The only plausible way forward toward nullifying the indictments involves the creation of an independent commission of inquiry into the war. Prosecutor Karim Khan’s August filing explicitly notes that: “A case would potentially become inadmissible before the Court only if domestic proceedings were to exist with regard to the same individual for substantially the same conduct as alleged before the Court.”
Indeed, in the same document, this pathway is delineated even more specifically: “Israel also remains free to continue its investigations irrespective of the ongoing proceedings before the Court; if the Chamber grants the Applications and if Israeli proceedings sufficiently evolve, either Israel or the suspects named in the Application.” In other words, because such a commission has the ability to single out individual criminal liability (as such commissions have done in the past), Israel could legitimately claim that the ICC’s authority is no longer valid.

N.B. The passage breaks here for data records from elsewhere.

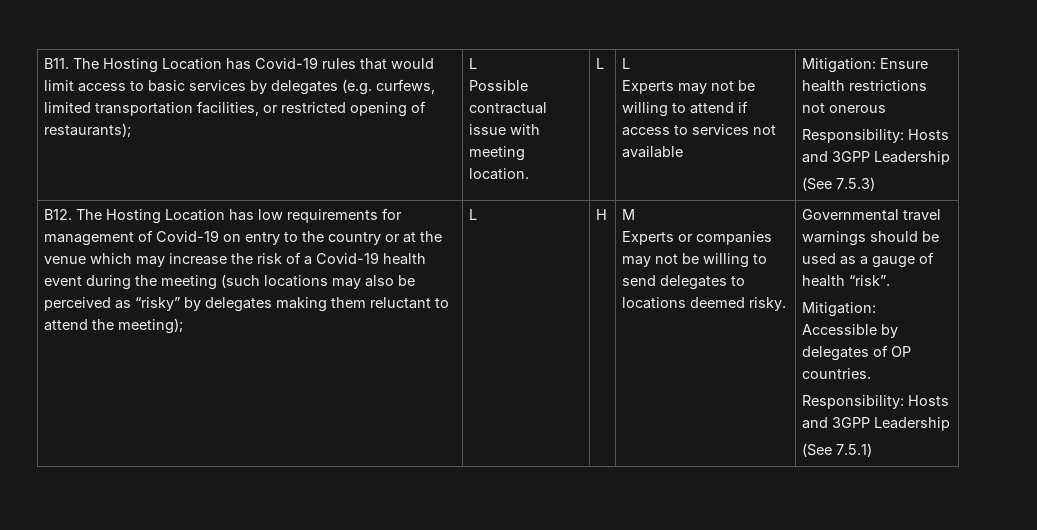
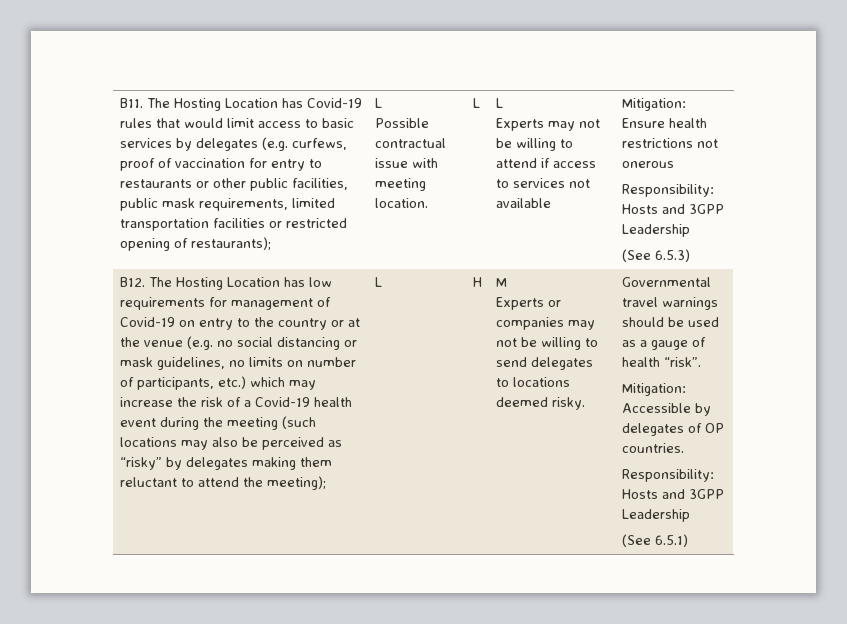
(435, 86) none -> [119,158,322,171] [119,178,348,191] [119,198,288,211] proof of vaccination for entry to restaurants or other public facilities, public mask requirements,
[196,101,259,116] facilities, -> [212,218,265,228] facilities
[835,177,875,191] 7.5.3) -> [654,249,690,262] 6.5.3)
(86, 260) none -> [186,336,357,350] [119,357,356,370] [119,376,246,390] (e.g. no social distancing or mask guidelines, no limits on number of participants, etc.)
[835,443,872,457] 7.5.1) -> [654,534,688,547] 6.5.1)

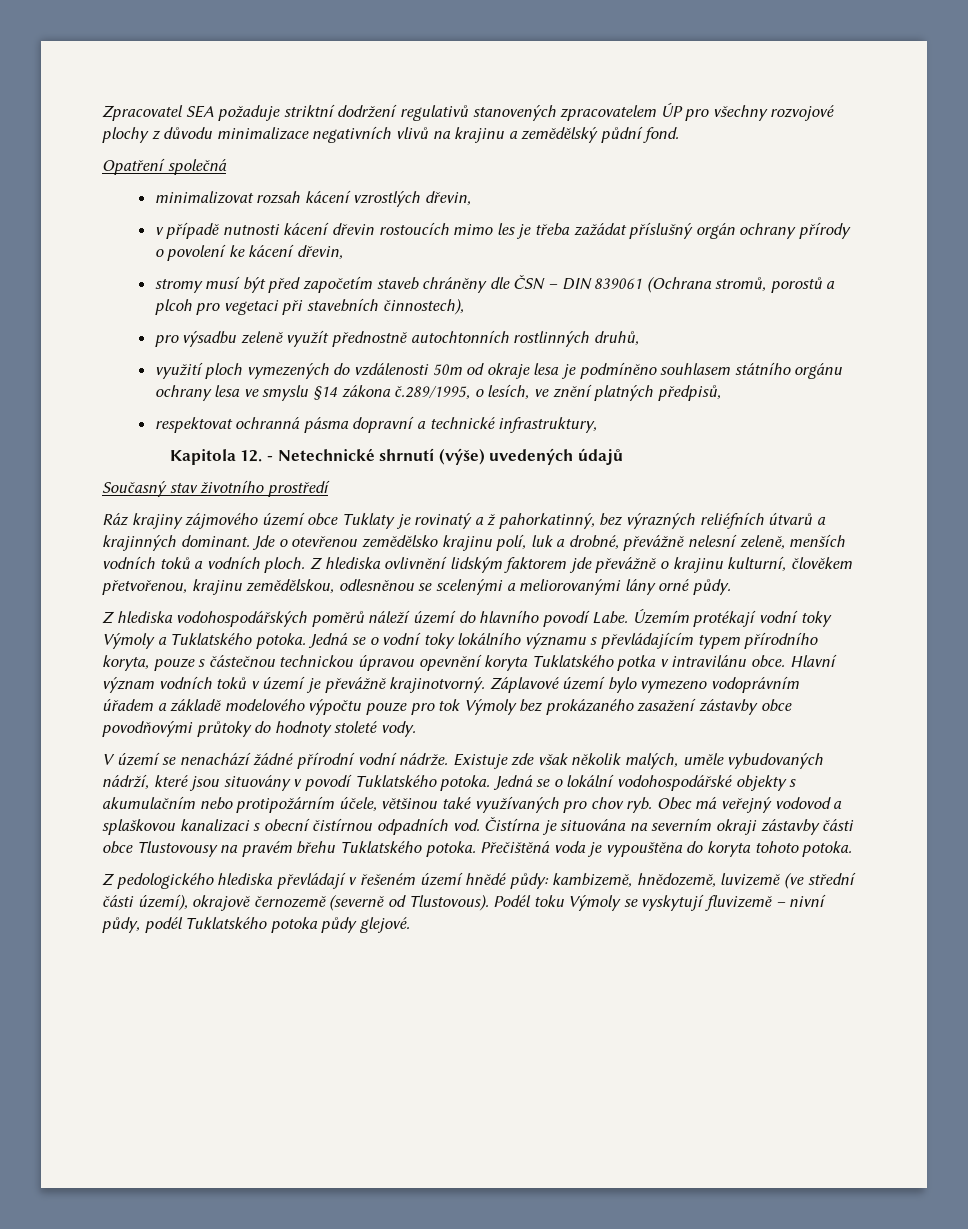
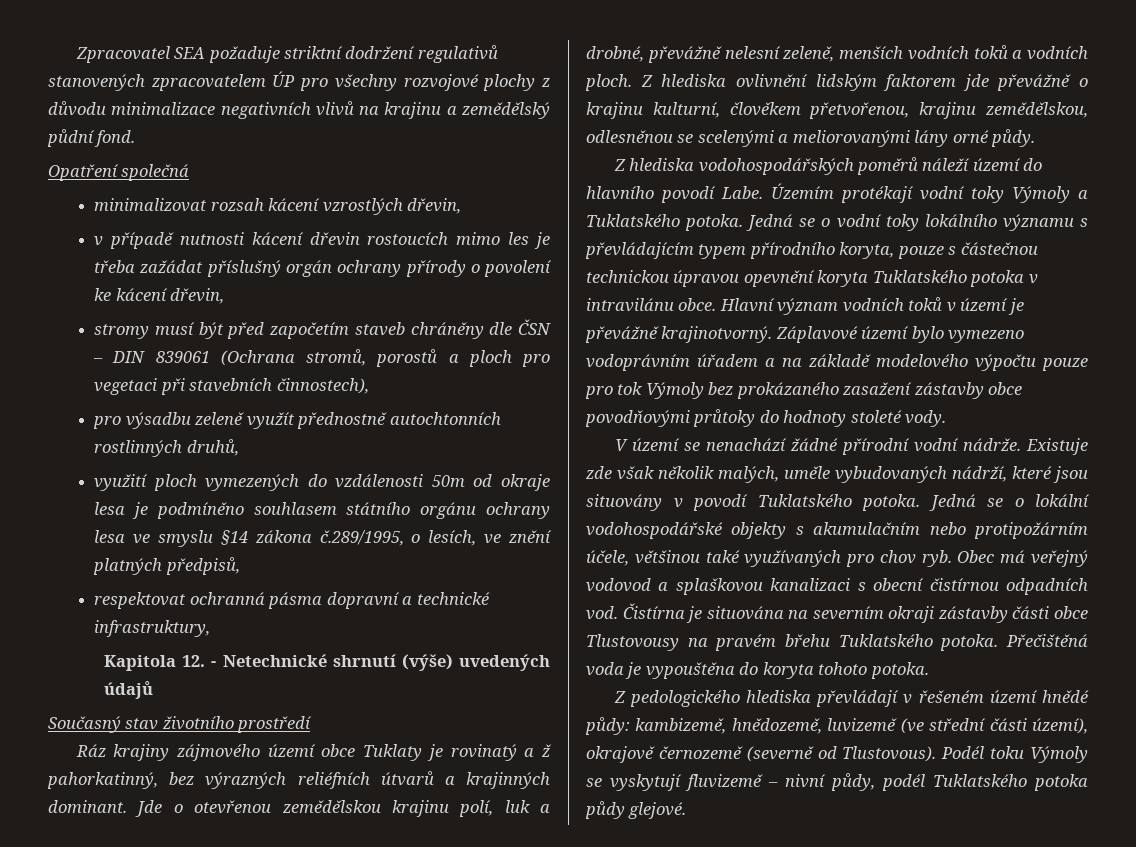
[154,299,192,315] plcoh -> [468,350,512,367] ploch
[361,535,438,548] zemědělsko -> [281,800,381,813] zemědělskou
[617,655,657,671] potka -> [970,270,1025,287] potoka
(167, 707) none -> [782,358,802,367] na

Unfortunately, Netanyahu has opted for a political framework for evaluating the war in Gaza. The Prime Minister is suspicious of Israel’s acting Chief Justice, Yitzhak Amit, who would have a key role in establishing such a committee (Justice Minister Yariv Levine for some time has refused to acknowledge Amit as chief justice, even though Amit’s seniority should lead to the appointment automatically, because Levine considers Amit too liberal.)
Instead, Netanyahu is floating a law which would create a six-person investigative committee, appointed by the Knesset – whose membership would require the votes of 80% of legislators. In case of a stalemate, the committee would be evenly divided between opposition and coalition appointees and run by co-chairs. This is just the kind politicization and polarization that an independent commission should seek to avoid as the nation seeks to heal.
The Israeli Army’s chief legal office, the Military Advocate General informed the Israel Bar Association in May that her unit was actively investigating seventy incidents involving offences that may have occurred during the course of the war. It is impossible in such a protracted conflict that mistakes won’t be made and that soldiers, on rare occasions, act inappropriately. The IDF at least is taking responsibility. The world needs to know this.
Transparency as Strategy
After a year of seeing horrendous images from the Gaza War, the world is watching. Israel must act decisively to clear its name. The United Nations may appear to Israel to be a hopelessly biased institution. But it still enjoys legitimacy internationally. When its international court charges the country’s defense and prime minister with deliberate starvation strategies, intentional military attacks against civilian populations and other outrageous allegations it is time to reconsider Israel’s diplomatic strategy. We must do more than play the victim card, cry “Antisemitism” and make comparisons with a “Dreyfus trial” that even Zionist acolytes hardly remember.
Justice Brandeis’s axiom, “Sunshine is the best antiseptic,” remains germane. Condemning the extremist rhetoric of coalition partners and establishing a credible, quasi-judicial commission of inquiry are Israel’s best hopes for emerging from this crisis with dignity and legitimacy.